◆ **What needs to be done**: Go through the listing below and return each line that includes "wash".
══════
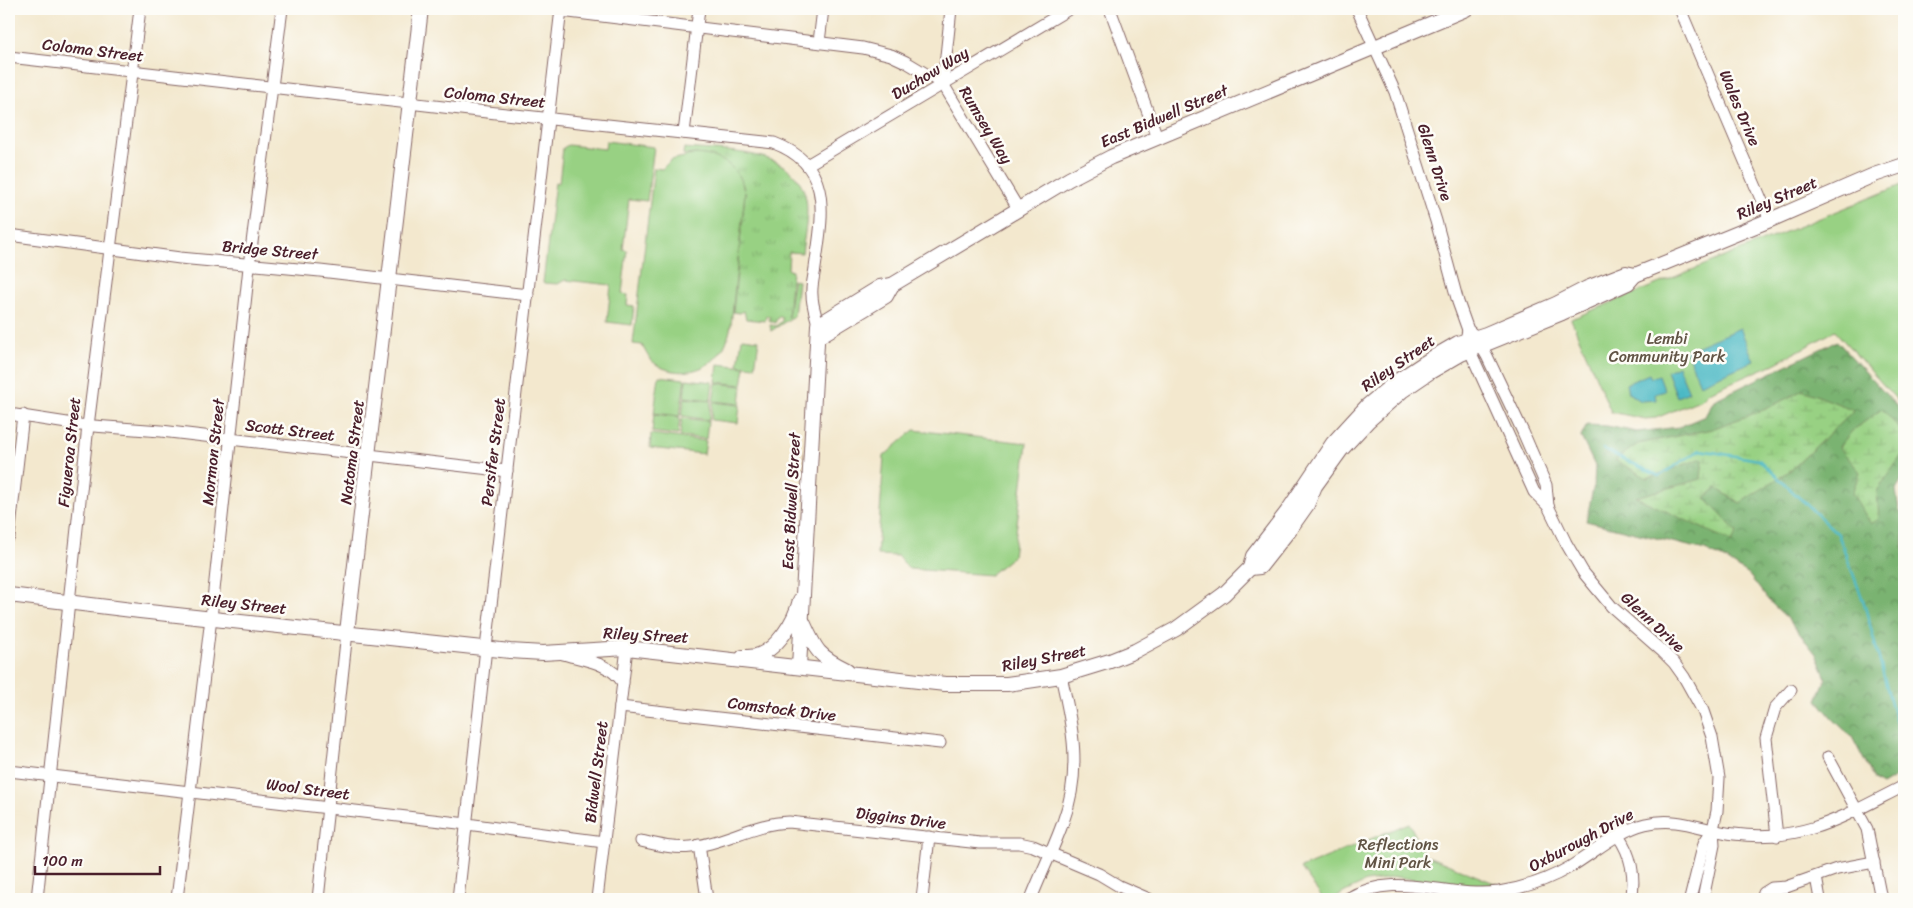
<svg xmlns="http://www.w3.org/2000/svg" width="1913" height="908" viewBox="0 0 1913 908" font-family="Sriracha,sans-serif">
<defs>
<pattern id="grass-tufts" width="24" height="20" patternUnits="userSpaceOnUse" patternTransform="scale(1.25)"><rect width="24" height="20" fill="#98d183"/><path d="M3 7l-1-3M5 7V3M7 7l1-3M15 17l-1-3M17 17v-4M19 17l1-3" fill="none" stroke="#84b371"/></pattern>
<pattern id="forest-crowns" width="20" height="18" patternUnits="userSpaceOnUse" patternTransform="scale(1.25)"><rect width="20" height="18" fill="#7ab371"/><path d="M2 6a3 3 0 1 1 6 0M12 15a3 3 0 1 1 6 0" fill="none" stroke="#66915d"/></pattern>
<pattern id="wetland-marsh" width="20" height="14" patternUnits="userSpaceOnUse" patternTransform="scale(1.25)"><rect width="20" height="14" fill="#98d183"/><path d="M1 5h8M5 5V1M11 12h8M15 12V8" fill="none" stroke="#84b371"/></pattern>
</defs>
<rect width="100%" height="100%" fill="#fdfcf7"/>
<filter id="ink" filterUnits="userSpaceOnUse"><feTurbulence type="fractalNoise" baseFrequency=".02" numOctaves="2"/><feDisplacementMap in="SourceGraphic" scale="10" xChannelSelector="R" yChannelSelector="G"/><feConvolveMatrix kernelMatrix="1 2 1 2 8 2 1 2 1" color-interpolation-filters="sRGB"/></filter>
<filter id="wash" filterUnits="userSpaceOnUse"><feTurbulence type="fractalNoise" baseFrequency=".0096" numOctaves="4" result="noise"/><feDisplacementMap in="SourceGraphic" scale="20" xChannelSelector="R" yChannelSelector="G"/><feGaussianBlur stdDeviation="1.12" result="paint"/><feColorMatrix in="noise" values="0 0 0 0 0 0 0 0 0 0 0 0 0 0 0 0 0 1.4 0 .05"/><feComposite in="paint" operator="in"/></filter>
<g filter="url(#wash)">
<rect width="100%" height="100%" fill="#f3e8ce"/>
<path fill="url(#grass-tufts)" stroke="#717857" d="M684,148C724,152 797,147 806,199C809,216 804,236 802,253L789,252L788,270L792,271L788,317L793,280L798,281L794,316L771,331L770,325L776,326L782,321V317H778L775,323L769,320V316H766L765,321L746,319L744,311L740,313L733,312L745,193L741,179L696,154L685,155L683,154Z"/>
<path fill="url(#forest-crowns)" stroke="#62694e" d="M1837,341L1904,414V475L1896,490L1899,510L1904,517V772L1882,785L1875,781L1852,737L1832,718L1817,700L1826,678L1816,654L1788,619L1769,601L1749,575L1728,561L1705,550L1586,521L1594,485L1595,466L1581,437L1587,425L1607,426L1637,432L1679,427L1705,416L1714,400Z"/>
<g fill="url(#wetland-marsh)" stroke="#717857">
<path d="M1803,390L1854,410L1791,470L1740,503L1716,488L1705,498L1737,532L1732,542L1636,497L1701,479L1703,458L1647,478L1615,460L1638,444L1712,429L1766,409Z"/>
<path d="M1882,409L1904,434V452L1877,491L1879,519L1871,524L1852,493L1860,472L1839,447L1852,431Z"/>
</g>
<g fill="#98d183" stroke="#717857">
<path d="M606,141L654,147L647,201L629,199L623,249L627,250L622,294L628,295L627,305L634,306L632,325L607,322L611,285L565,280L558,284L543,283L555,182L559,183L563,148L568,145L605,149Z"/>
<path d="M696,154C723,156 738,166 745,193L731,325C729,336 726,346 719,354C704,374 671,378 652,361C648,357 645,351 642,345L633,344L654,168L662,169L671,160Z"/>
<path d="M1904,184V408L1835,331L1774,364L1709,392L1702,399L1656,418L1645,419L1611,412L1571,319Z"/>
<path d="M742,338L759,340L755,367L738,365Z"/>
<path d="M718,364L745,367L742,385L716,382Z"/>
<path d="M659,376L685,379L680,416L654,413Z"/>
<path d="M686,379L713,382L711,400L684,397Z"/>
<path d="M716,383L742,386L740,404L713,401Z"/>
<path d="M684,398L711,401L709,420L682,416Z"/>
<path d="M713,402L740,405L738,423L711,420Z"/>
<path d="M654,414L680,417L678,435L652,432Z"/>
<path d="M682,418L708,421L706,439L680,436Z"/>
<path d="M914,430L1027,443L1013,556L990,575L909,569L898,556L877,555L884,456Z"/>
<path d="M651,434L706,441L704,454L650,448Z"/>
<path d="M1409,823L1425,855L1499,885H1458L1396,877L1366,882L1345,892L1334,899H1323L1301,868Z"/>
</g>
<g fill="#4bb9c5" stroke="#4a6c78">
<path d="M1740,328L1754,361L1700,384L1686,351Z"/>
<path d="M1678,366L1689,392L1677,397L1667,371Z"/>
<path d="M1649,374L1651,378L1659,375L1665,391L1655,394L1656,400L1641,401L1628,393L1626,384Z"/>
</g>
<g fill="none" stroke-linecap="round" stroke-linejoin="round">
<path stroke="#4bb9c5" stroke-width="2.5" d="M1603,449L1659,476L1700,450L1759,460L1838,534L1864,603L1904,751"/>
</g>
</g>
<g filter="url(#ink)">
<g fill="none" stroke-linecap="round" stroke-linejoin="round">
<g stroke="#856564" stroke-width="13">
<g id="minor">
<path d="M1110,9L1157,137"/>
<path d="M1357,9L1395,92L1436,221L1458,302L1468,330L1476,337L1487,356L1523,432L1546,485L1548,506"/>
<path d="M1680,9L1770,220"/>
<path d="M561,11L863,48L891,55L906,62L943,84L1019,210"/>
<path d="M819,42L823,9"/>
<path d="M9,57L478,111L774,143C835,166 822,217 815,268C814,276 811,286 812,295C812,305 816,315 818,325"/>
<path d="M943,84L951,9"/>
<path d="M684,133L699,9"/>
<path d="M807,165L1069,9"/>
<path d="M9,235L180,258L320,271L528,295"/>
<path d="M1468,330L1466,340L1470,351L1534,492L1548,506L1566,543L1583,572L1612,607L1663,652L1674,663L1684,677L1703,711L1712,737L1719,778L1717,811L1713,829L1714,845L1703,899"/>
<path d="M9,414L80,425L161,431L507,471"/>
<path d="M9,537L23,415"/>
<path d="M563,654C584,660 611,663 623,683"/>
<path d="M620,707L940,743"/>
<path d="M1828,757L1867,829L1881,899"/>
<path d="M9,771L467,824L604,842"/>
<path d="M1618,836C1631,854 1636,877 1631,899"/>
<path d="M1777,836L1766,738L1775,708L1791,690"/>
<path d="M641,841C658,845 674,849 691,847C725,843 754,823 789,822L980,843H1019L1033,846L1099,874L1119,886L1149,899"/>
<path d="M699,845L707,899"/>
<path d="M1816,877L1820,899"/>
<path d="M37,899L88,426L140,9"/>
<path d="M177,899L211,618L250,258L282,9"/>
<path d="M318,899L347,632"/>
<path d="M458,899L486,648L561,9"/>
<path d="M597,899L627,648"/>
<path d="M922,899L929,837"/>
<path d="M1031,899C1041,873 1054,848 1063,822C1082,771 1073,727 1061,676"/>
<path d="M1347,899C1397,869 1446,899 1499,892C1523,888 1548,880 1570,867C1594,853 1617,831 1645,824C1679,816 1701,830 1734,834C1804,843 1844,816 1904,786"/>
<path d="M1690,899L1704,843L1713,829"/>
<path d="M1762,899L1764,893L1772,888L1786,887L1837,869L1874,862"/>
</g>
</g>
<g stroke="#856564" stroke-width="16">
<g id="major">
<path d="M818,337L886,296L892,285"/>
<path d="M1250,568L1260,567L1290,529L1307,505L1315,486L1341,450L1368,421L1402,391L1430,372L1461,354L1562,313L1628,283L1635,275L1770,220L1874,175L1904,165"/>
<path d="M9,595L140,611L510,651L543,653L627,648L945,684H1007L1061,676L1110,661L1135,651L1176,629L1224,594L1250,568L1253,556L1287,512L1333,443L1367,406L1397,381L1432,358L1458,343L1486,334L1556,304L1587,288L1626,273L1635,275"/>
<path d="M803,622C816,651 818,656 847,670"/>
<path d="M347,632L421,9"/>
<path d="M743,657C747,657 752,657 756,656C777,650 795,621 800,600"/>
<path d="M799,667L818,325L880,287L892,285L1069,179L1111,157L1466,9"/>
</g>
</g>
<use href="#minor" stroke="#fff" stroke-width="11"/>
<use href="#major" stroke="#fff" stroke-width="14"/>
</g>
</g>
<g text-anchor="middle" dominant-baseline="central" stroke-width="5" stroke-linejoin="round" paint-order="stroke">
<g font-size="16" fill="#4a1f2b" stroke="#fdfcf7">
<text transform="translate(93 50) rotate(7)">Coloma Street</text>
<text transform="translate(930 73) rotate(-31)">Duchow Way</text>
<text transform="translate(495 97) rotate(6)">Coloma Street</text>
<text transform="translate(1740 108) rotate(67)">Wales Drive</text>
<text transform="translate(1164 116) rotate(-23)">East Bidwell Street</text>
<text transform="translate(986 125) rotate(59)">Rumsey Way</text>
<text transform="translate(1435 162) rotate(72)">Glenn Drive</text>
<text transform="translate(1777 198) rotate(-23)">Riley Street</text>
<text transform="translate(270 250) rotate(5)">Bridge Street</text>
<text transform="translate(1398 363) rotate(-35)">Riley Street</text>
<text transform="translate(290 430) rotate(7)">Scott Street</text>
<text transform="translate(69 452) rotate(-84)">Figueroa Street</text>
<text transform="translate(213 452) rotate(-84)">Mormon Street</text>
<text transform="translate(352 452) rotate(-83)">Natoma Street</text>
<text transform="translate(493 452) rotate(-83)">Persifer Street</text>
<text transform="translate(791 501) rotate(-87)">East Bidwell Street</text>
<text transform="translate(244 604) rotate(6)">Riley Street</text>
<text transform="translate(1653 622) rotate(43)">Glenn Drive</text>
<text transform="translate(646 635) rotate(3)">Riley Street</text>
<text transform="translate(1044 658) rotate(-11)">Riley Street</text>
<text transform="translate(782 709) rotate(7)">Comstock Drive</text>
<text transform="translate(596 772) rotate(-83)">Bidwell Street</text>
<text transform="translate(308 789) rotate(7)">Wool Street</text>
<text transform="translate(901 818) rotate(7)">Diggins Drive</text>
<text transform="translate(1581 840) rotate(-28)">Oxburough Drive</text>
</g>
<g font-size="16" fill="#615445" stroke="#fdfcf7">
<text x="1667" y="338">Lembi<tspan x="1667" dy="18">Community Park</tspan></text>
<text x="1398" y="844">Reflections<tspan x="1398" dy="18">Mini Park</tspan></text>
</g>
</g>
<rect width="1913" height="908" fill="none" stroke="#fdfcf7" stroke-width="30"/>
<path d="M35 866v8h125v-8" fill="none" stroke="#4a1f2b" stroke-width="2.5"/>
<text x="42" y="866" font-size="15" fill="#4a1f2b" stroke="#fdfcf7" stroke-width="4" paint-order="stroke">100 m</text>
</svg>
══════
◆ **Exercise response**:
<filter id="wash" filterUnits="userSpaceOnUse"><feTurbulence type="fractalNoise" baseFrequency=".0096" numOctaves="4" result="noise"/><feDisplacementMap in="SourceGraphic" scale="20" xChannelSelector="R" yChannelSelector="G"/><feGaussianBlur stdDeviation="1.12" result="paint"/><feColorMatrix in="noise" values="0 0 0 0 0 0 0 0 0 0 0 0 0 0 0 0 0 1.4 0 .05"/><feComposite in="paint" operator="in"/></filter>
<g filter="url(#wash)">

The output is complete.